Halogen and CFLs to be banned in Europe

DRAFT European regulations will see the effective banning of both tungsten halogen and compact fluorescent as light sources by 2020.

A minimum efficiency requirement of 85 lumens per watt and a maximum standby power of 0.5W on all light sources is set to come into force as part of a review of the Ecodesign laws.

Compact fluorescent lamps were marketed as environmentally friendly, but they were a grudge purchase in the residential sector and the presence of mercury was cited by the technology's many critics

As standard tungsten halogen lamps have an efficiency of around 25 lm/W while compact fluorescent lamps with ballasts can reach just 60 lm/W, both technologies will be outlawed by the new regulations.

The Ecodesign laws are commonly known as the ‘Bulb Ban’, the phasing out of inefficient light sources in the European Union. The laws have progressively banned incandescent sources in recent years and this coming September sees the phasing out of non-directional halogen bulbs, including candles, GLS, globe and golf ball shapes.

The removal of compact fluorescent lamps from the market is highly symbolic, as the light source came to represent environmentally-friendly lighting in the 1990s. However, while CLF made in-roads in commercial applications, householders never took it to their hearts, and many complained about cool colour temperatures and long run-up times. The presence of mercury also came to be seen as its Achille’s heel, as it undermined the technology’s green credentials.

While few will mourn the loss of CFL, a campaign to fight the removal of tungsten halogen has already been launched by the live entertainment industry. The move - dubbed Save Stage Lighting – has been launched by the Association of Lighting Designers, whose members work in theatres and live events.

The draft of the new regulations also propose a return to the days of lighting fixtures with replaceable lamps. Under the current wording, luminaire makers will have make the light source removable and replaceable from the fitting by September 2020. It states that ‘manufacturers and importers shall ensure that light sources and separate control gears in scope of this Regulation can be readily removed without permanent mechanical damage by the end-user.

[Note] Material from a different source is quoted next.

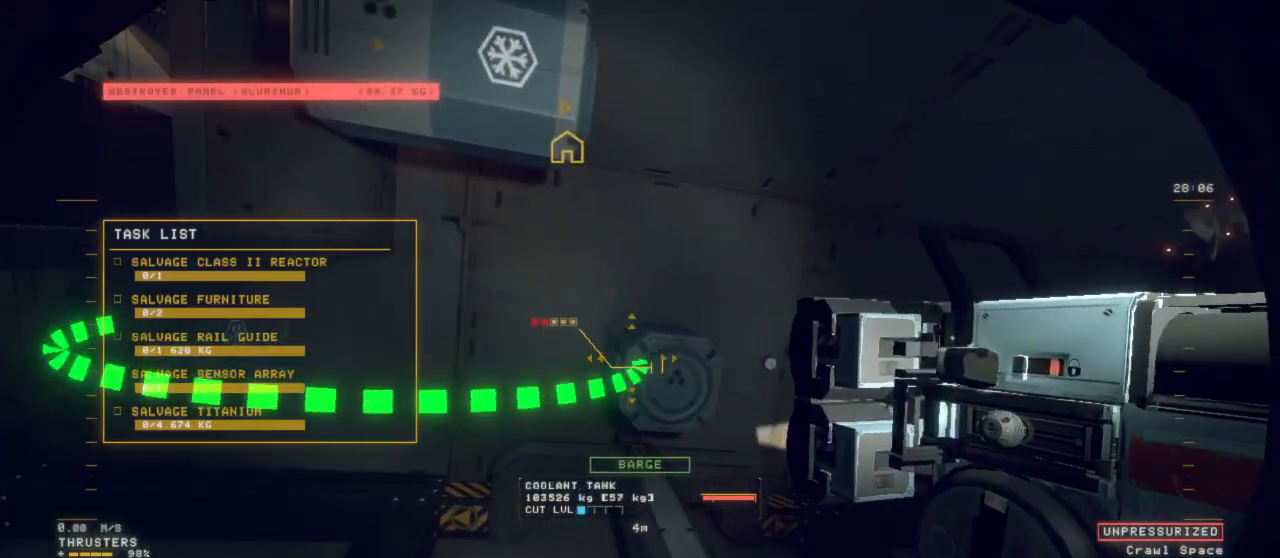
{"keys": ["ctrl"], "mouse": [], "events": [[133, "r", "up"], [233, "3", "down"], [333, "3", "up"], [383, "3", "down"], [483, "3", "up"]]}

The proposals, if adopted, have major implications for how lights are made.


  • A detailed presentation  on the proposals will be included in the Lighting Fixture Design 2018 conference, which takes place on Wednesday 20 June and Thursday 21 June 2018. Organised by Lux and LEDs Magazine, the event takes place at the Cavendish Conference Centre in London. For more information and to reserve you place, click HERE.





Main pic: Shutterstock 2018

Comments 4

One stoll doesnot know environmental problems arising out of destruction of aged or old design LEDs.just imagine melting tjst glass and energy needed to separate active semiconductor elements. what is being said about mercury will be repeated for next gen lamps that perhaps we donot know. also who cares about the effect of poor quality LED bulbs on vision amd retina of low and medium income groups who are being driven to use them.

I hope that the minimum luminous efficiency regulations will also include minimum color quality levels as well. Lumen output alone, as a benchmark, are misleading and of limited use. Low Pressure Sodium lighting taught us that. Let's do better than the abysmal performance of most compact fluorescent. Lumber yard lighting may not need it, but product that are intended for residential use should reasonably be 90 CRI or better. And I do like the replaceability feature for the light source. Maybe with an exemption for fixtures with longer life than 15,000 hours. We shouldn't have to ditch the entire fixture when a single component fails. There also needs to be an exemption for entertainment lighting. That industry needs standards that are reasonable and appropriate for the purposes of this specialized lighting application. This area is a field of artistic expression. Not general illumination. The general energy usage rules should no more dictate their practice than they should tell an artist how much paint to use or what size brush is acceptable for their painting. How they overlooked this is a mystery to me, and one that needs to be fixed.

No doubt to benefit Dutch and German industries

I cannot speak for other lamp suppliers, but we cannot even giveaway CFL lamps now, and halogen sales are falling month on month!! Seems a wasted effort! Lyveco (Part of the Dencon Group.)